Questo romanzo è l’ultimo atto della saga di Arturo Bandini,
il testamento di un personaggio che nei romanzi precedenti Fante ha fatto amare
e odiare.
Bandini è sempre lui, sempre sbagliato, fuori di testa,
fuori luogo, fuori tempo massimo, un giocatore di calcio folle che calcia il
suo rigore a porta ormai vuota, quando tutti sono già negli spogliatoi, e
nonostante la presunzione di essere il migliore riesce a centrare il palo!
In questo romanzo il protagonista è meno arrabbiato,
megalomane, scorretto, ma pur sempre fedele al personaggio che abbiamo
conosciuto in precedenza (La strada per Los Angeles).

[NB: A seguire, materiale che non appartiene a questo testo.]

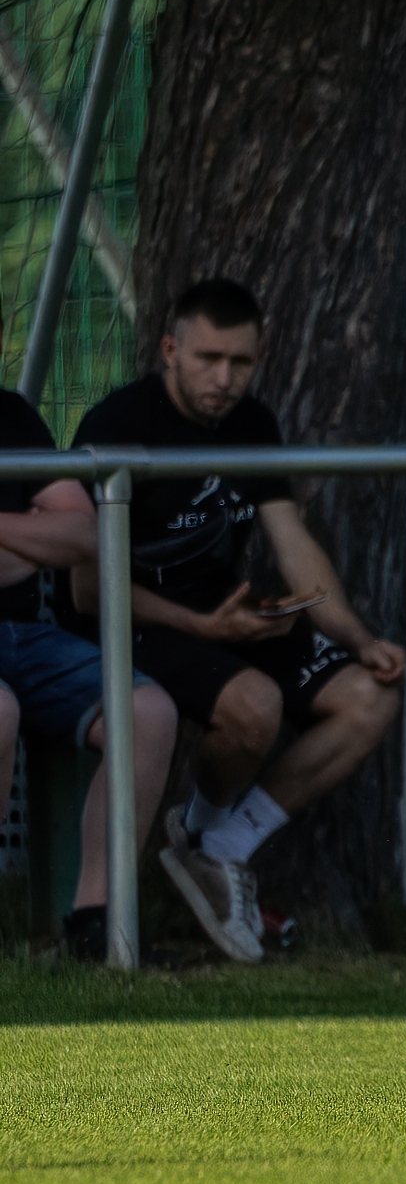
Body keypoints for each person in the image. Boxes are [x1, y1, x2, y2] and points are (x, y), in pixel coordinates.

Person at [71, 279, 406, 958]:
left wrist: (358, 637)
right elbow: (86, 591)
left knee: (371, 696)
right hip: (140, 624)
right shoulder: (115, 425)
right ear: (170, 350)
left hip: (226, 618)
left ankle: (216, 844)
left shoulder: (253, 422)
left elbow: (293, 544)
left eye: (241, 362)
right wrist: (204, 628)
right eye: (209, 359)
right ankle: (184, 860)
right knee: (255, 705)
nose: (225, 379)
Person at [0, 379, 180, 960]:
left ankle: (95, 925)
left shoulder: (11, 416)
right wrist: (30, 534)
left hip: (26, 635)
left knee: (148, 713)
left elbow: (84, 532)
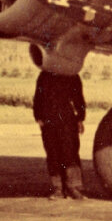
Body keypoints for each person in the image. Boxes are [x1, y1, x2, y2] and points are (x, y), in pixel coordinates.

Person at [32, 69, 86, 199]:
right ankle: (58, 189)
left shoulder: (72, 75)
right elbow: (38, 97)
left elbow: (78, 98)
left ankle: (73, 188)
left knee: (70, 153)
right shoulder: (44, 76)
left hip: (67, 120)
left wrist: (80, 118)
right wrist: (38, 116)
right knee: (53, 154)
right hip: (49, 120)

La storia è sempre la stessa, Bandini che insegue il sogno
di un presente dorato fatto del successo come scrittore e sceneggiatore per la
ruggente Holliwood degli anni ’30, in una Los Angeles che già allora poteva
costituire la massima espressione del sogno americano, o il più triste dei
fallimenti.
Bunker Hill è il quartiere dove alloggia il protagonista,
lontanissimo dal lusso delle ville dei divi del cinema e ancora più lontano da
Boulder, la sua città natale del Colorado.
Ripropongo un passo:
C’era un posto, e c’erano persone che mi amavano, e io sarei
andato da loro. Così, fanculo Los Angeles, e le tue donne con i culi alti, e le
tue strade alla moda, perché io me ne vado a casa, torno in Colorado, torno
nella dannata migliore città degli Stati Uniti: Boulder, Colorado.
[…]
Loro non mi consideravano un fallito Ero un eroe, un
conquistatore tornato dai lontani campi di battaglia. Mi diedero persino la
sensazione di contare qualcosa nel mondo.
La storia è solo il disperato tentativo di affermarsi, di
inseguire un sogno troppo grande, anche quando è quasi a portata di mano, anche
quando sarebbe bastato fare un passo indietro per andare avanti: Bandini si
conferma se stesso, come eroe delle scelte sbagliate, maestro di tutto quello
che il lettore non farebbe mai.
La storia di per sé non ha una fine, il romanzo è Bandini,
un ventenne spregiudicato e aggressivo che non perdona la vita per non avergli
dato il successo, o forse solo la capacità di non farselo sfuggire.
Il romanzo è scritto benissimo, i personaggi sono
indimenticabili, i dialoghi convincenti, e le descrizioni di luoghi
scintillanti e meravigliosi, ma anche squallidi e fatiscenti, esaltano il
rapporto stridente tra ricchezza e povertà, tra successo e fallimento, massima
espressione che Los Angeles rappresenta nel sogno americano: l’estremo ovest;
più avanti c’è solo il mare.
Tanti autori hanno fatto dei vinti i propri eroi, proponendo
romanzi diversi con personaggi accomunati da uno stesso destino: la sconfitta! Fante ha
creato Bandini, il non eroe per eccellenza!
Di recente sono stato a Los Angeles e mi è capitato di
passare proprio in quei luoghi: Holliwood Boulevard, Beverly Drive, ammirando
lo splendore dorato del cinema, quello fatto di divi, auto di lusso, ville
straordinarie. Camminando per Olive Street, Fifth Street, Seventh Street in
mezzo alla frenesia dei passanti, al traffico, circondato da quei grattacieli
altissimi si ha quasi la sensazione di veder spuntare, da un momento all’altro,
un ragazzo con una macchina da scrivere e un bel vestito, che cammina svelto
dietro ad un futuro già scritto.
Il romanzo mi è piaciuto tantissimo, ma consiglio la lettura
solo dopo aver letto almeno uno dei precedenti capitoli della saga di Bandini.
Se fosse una canzone “The passenger” di Iggy Pop.